»»

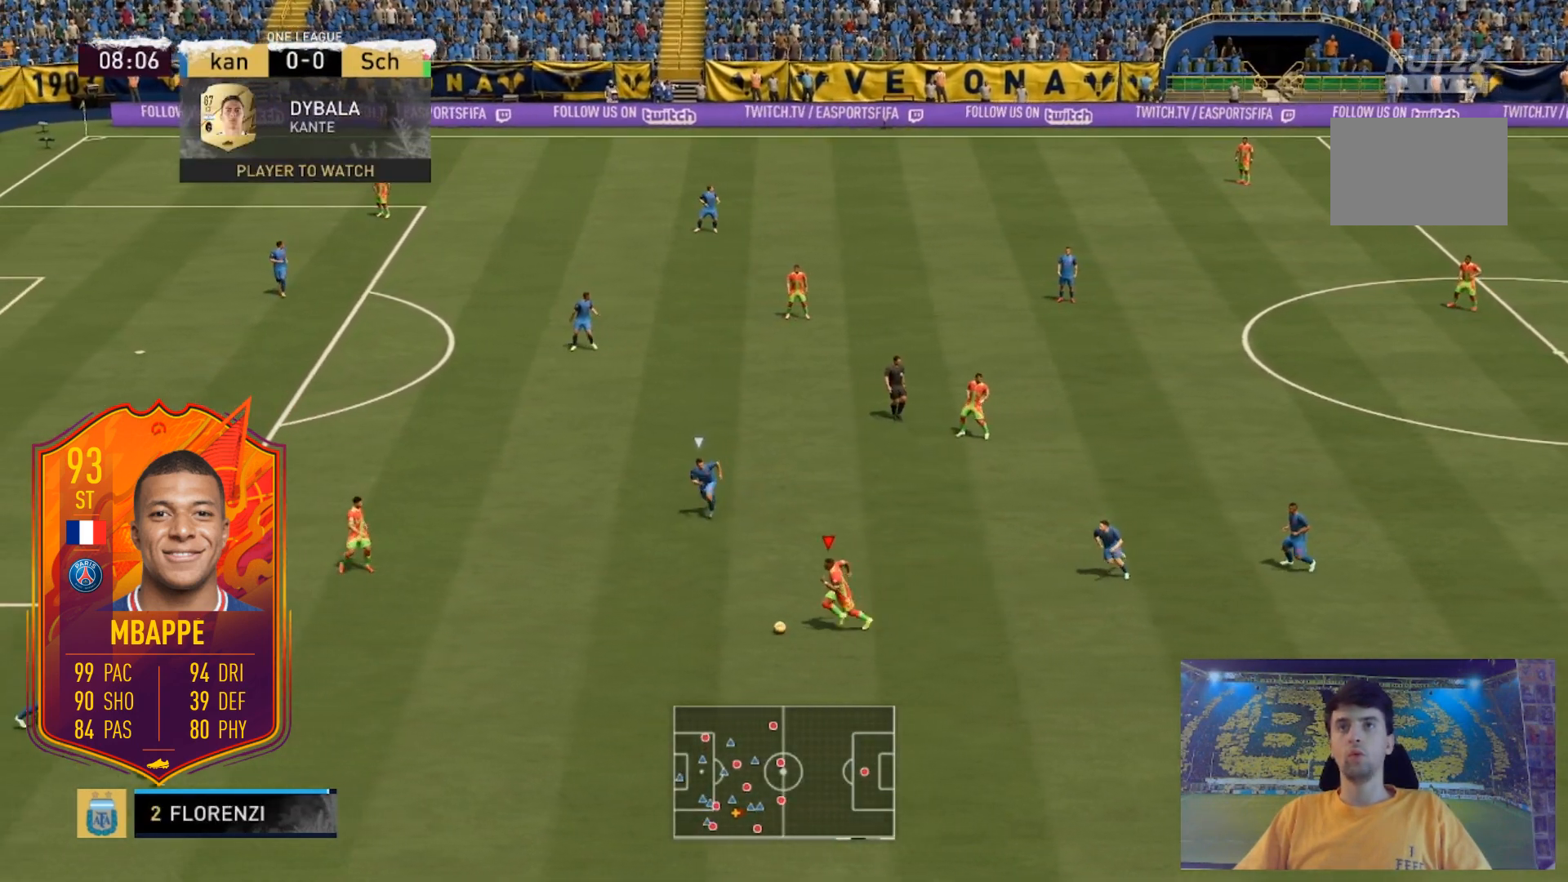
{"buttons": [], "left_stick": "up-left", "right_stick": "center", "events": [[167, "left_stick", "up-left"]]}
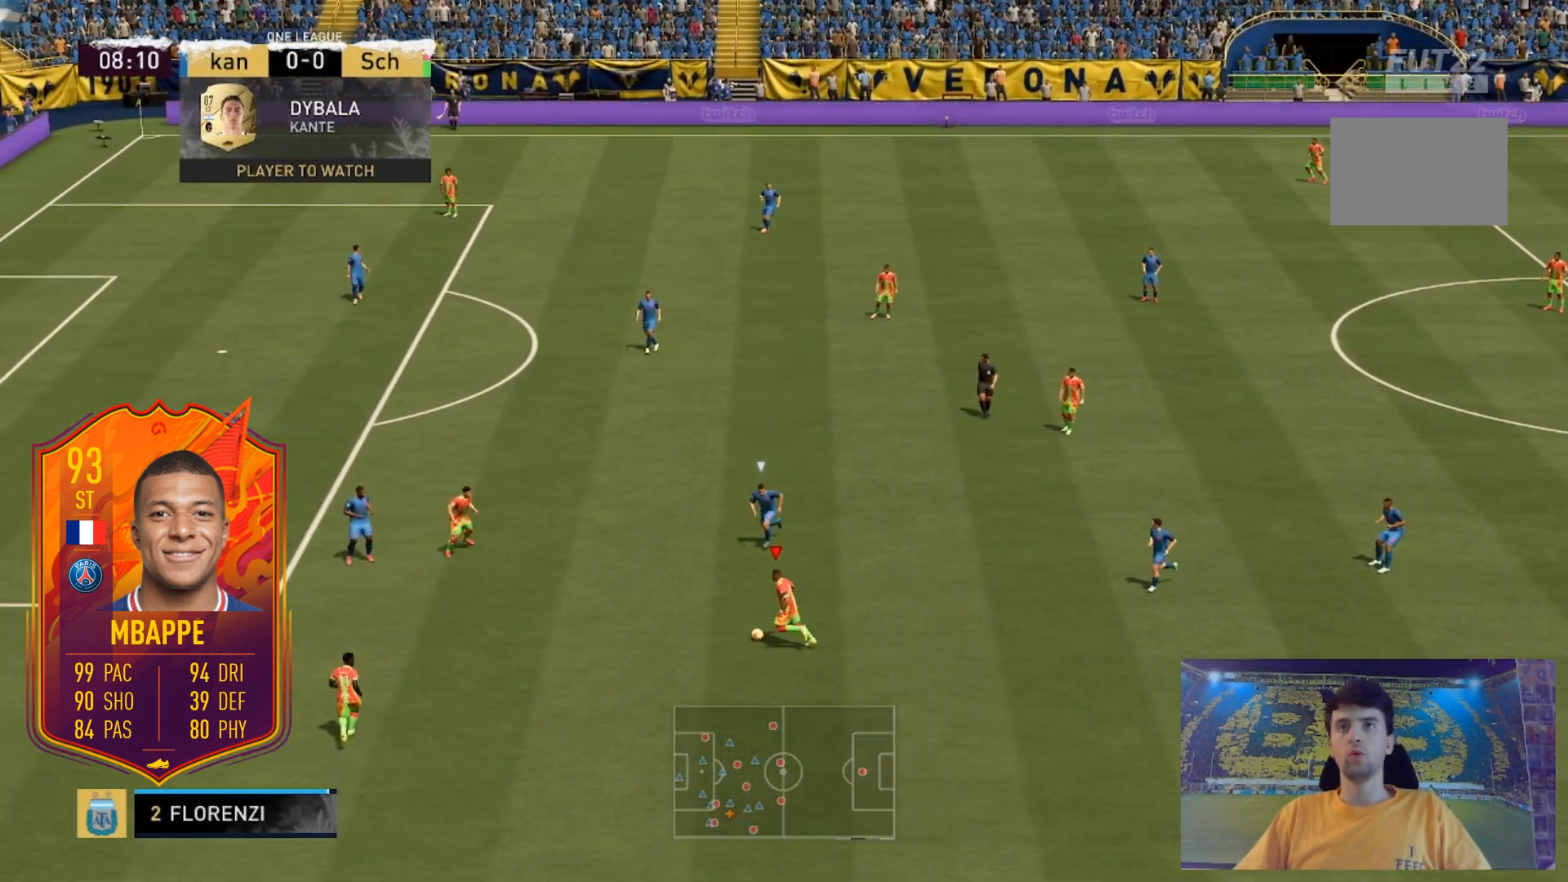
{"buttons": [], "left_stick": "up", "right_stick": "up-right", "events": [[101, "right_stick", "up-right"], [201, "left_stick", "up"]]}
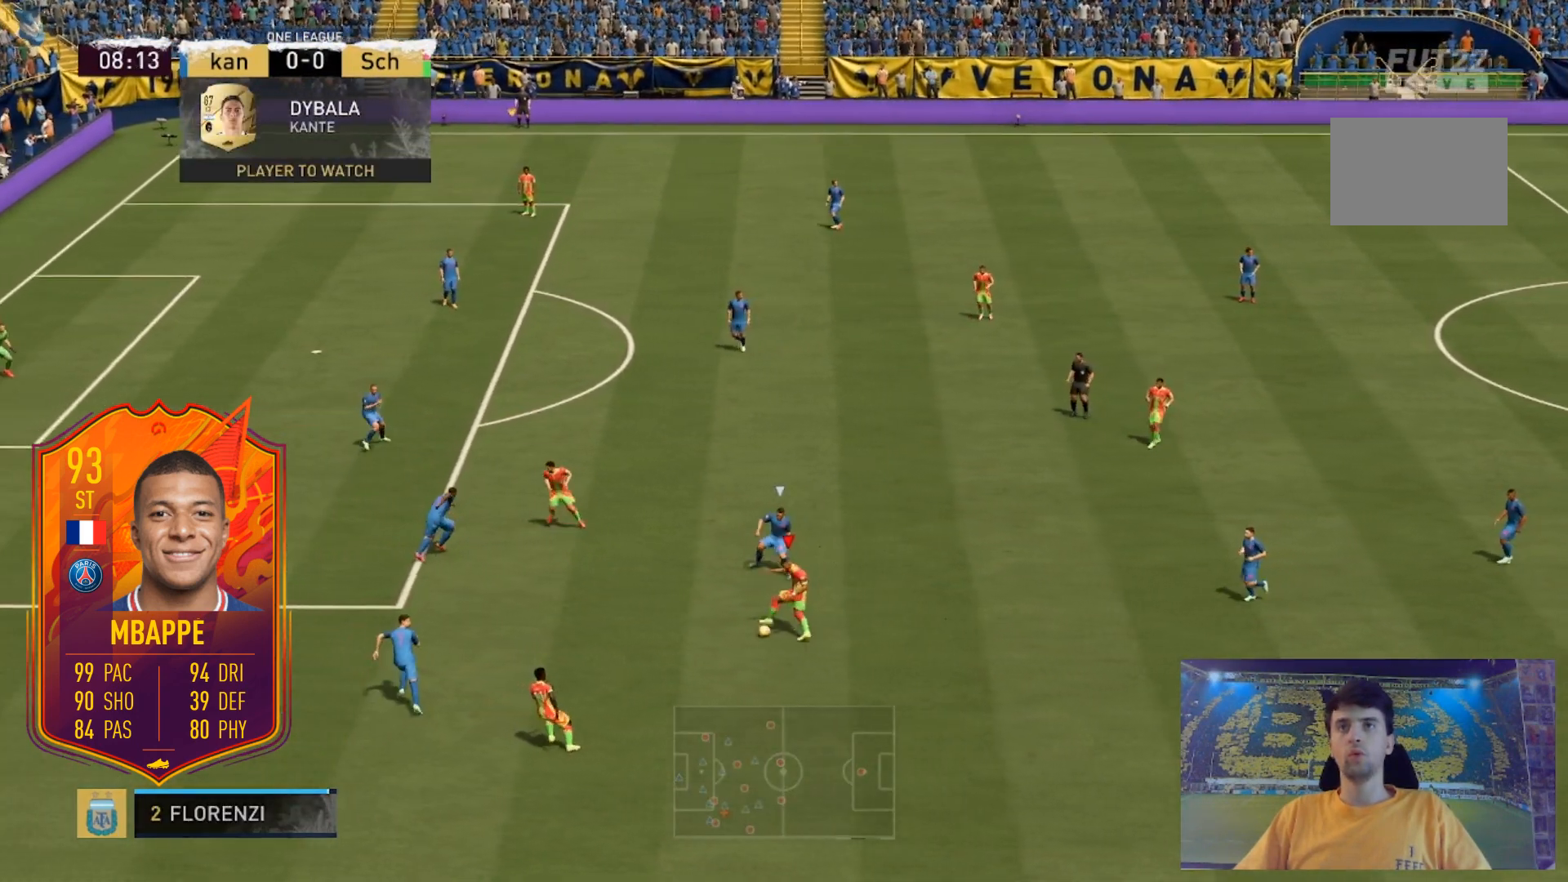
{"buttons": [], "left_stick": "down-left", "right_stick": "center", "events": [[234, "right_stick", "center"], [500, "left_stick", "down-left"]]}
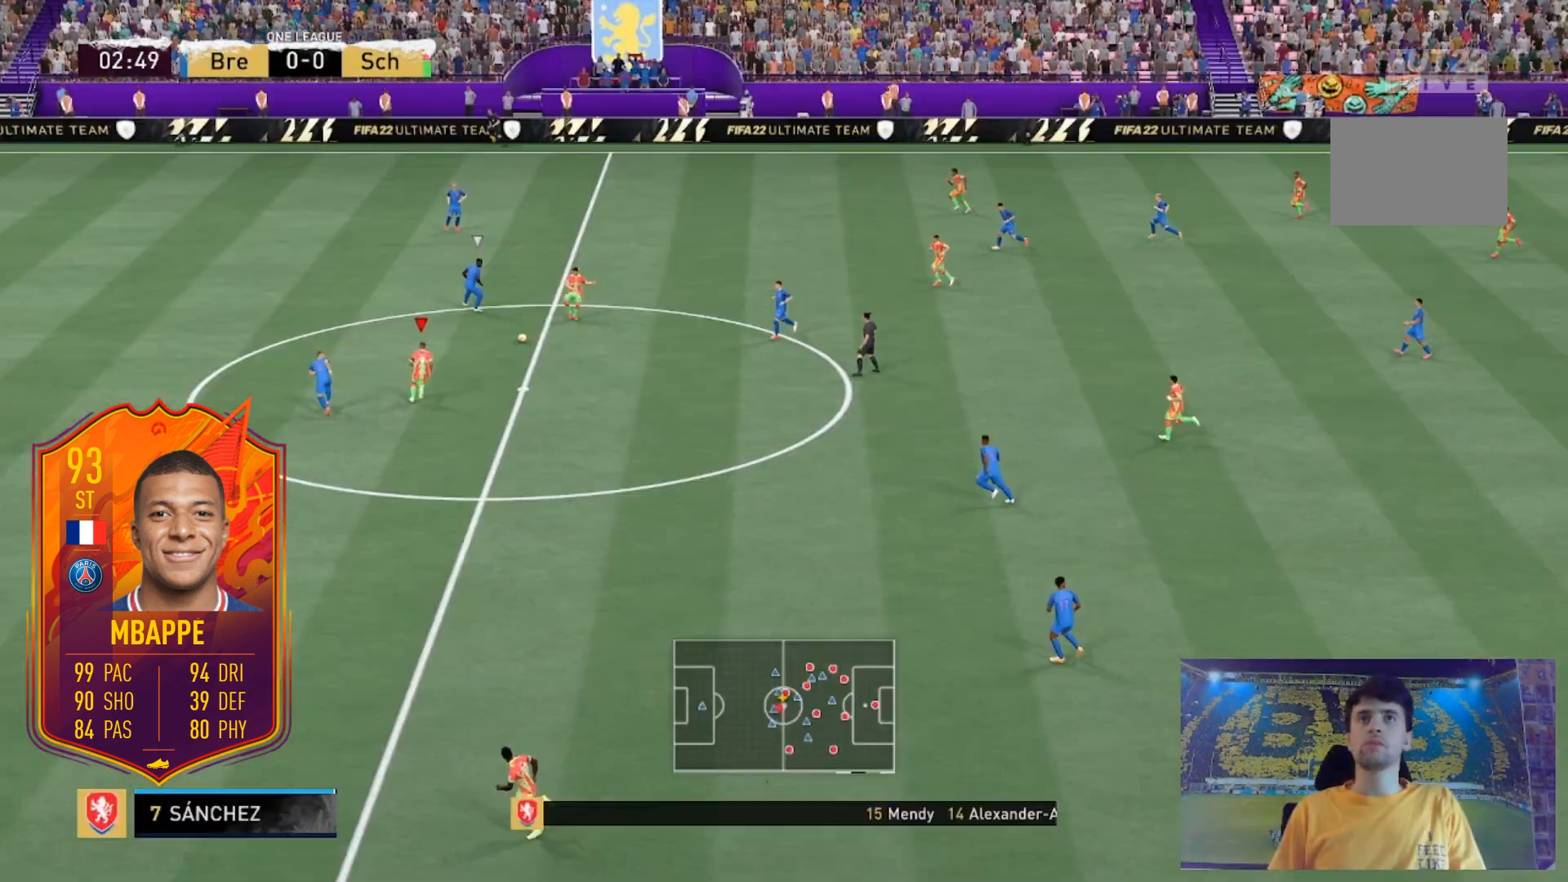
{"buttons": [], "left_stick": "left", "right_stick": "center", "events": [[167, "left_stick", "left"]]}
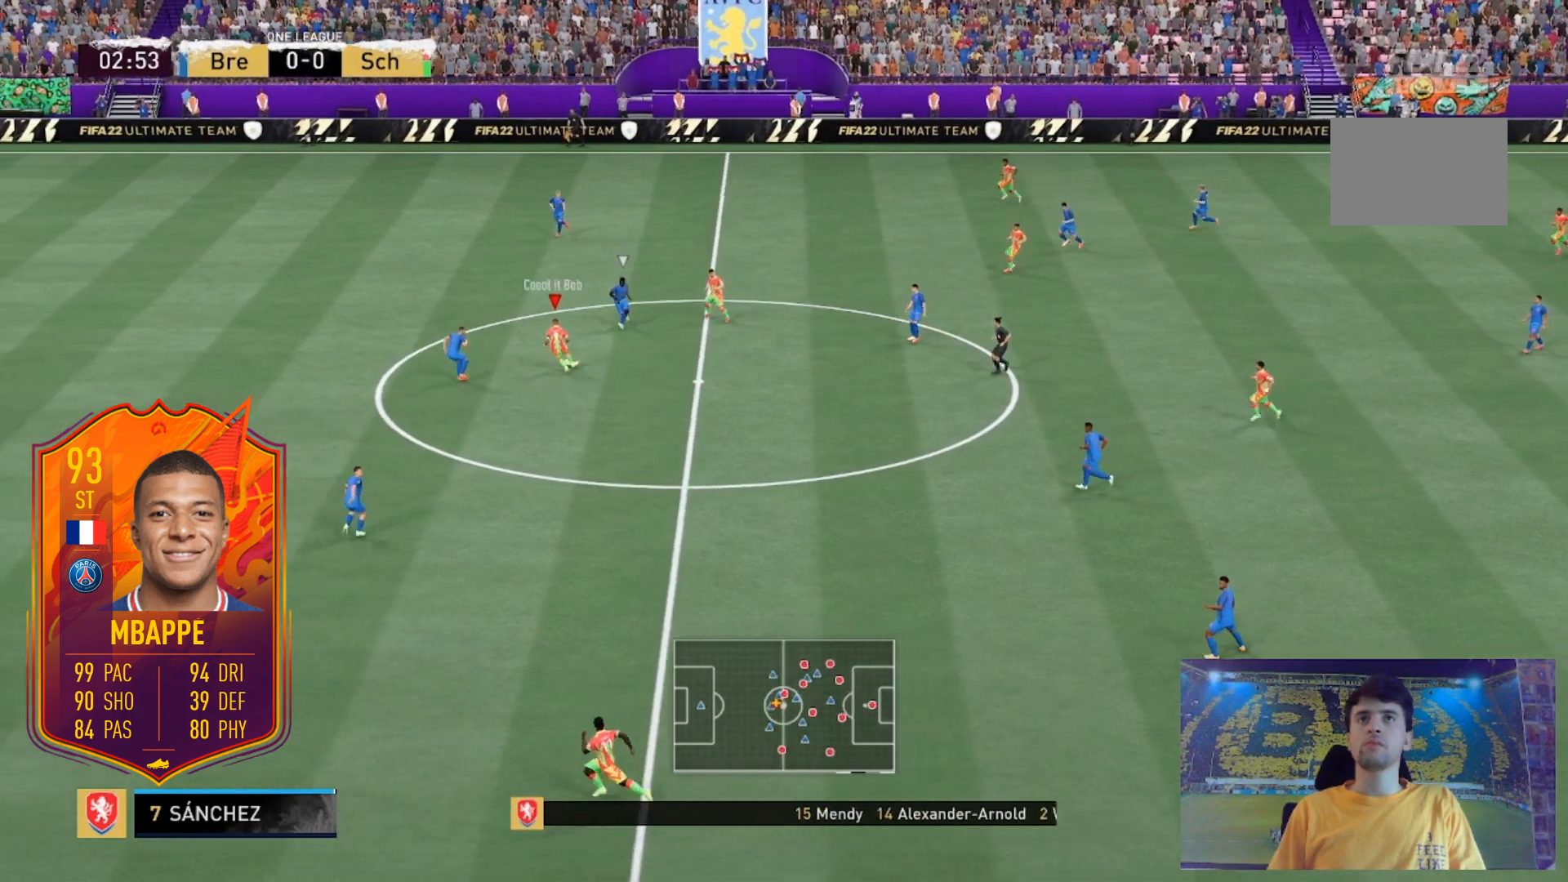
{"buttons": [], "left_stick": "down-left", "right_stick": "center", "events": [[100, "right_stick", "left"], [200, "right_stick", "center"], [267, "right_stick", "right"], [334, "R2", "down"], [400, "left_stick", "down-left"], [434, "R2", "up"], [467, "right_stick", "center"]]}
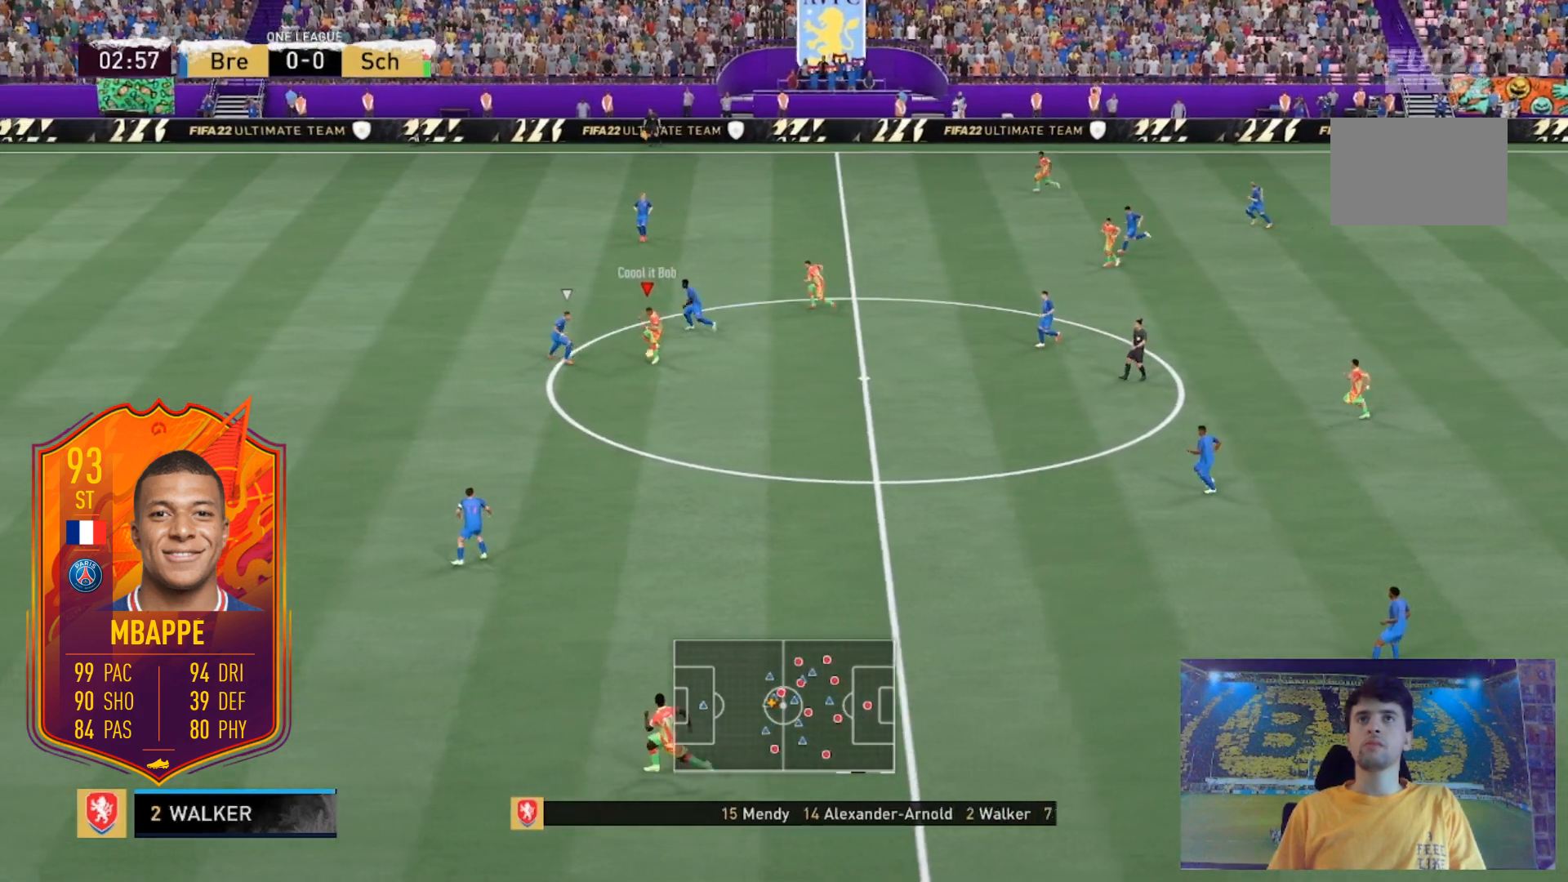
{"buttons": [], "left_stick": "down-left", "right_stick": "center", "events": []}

««

#### [Prompt]
Set down the material above exactly as written, but not the pictures.

#### [Completed exercise]
{"buttons": [], "left_stick": "up-left", "right_stick": "center", "events": [[167, "left_stick", "up-left"]]}
{"buttons": [], "left_stick": "up", "right_stick": "up-right", "events": [[101, "right_stick", "up-right"], [201, "left_stick", "up"]]}
{"buttons": [], "left_stick": "down-left", "right_stick": "center", "events": [[234, "right_stick", "center"], [500, "left_stick", "down-left"]]}
{"buttons": [], "left_stick": "left", "right_stick": "center", "events": [[167, "left_stick", "left"]]}
{"buttons": [], "left_stick": "down-left", "right_stick": "center", "events": [[100, "right_stick", "left"], [200, "right_stick", "center"], [267, "right_stick", "right"], [334, "R2", "down"], [400, "left_stick", "down-left"], [434, "R2", "up"], [467, "right_stick", "center"]]}
{"buttons": [], "left_stick": "down-left", "right_stick": "center", "events": []}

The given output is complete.